The number should equal the number of parents above the description in the hierarchy.

      level= term::name No Get name of level of description from term table via information_object::level_of_description_id field.

Note that relation between component number and level attribute not constant, but depends on the number of levels in the hierarchy of description.

  • E.g. an item registered directly to a series = <c02 level="item">.
  • E.g. a file registered to a sub-series included in a sub-fonds within a fonds = <c04 level="file">.

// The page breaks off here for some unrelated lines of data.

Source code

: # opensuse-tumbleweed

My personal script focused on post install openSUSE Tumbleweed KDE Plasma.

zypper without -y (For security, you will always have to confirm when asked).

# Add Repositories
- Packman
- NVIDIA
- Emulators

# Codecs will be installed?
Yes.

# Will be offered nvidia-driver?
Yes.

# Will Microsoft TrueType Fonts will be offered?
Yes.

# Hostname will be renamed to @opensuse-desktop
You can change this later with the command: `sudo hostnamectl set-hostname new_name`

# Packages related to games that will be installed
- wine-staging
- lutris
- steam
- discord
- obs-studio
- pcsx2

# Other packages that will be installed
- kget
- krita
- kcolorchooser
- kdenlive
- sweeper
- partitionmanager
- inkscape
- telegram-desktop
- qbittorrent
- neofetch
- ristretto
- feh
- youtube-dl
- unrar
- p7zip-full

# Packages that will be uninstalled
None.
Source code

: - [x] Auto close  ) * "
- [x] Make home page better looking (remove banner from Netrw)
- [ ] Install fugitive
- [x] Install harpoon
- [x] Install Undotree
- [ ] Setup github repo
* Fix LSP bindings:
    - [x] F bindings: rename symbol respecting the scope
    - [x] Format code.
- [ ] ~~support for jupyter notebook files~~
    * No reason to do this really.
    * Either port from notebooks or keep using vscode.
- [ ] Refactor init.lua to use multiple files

      <daogrp>   No Get related digital objects in separate <daoloc></daoloc> tags.
  • Return all three digital objects (master, reference, thumbnail) or just one?

      <daoloc>   Yes  
        role= digital_object::mime_type No  
        label=   No Returns "master", "reference" or "thumbnail".
        href=   No  

        <daodesc>   No Not currently supported by Qubit.
  • Provides description of individual digital object (child of <daoloc>) or group (child of <daogrp>).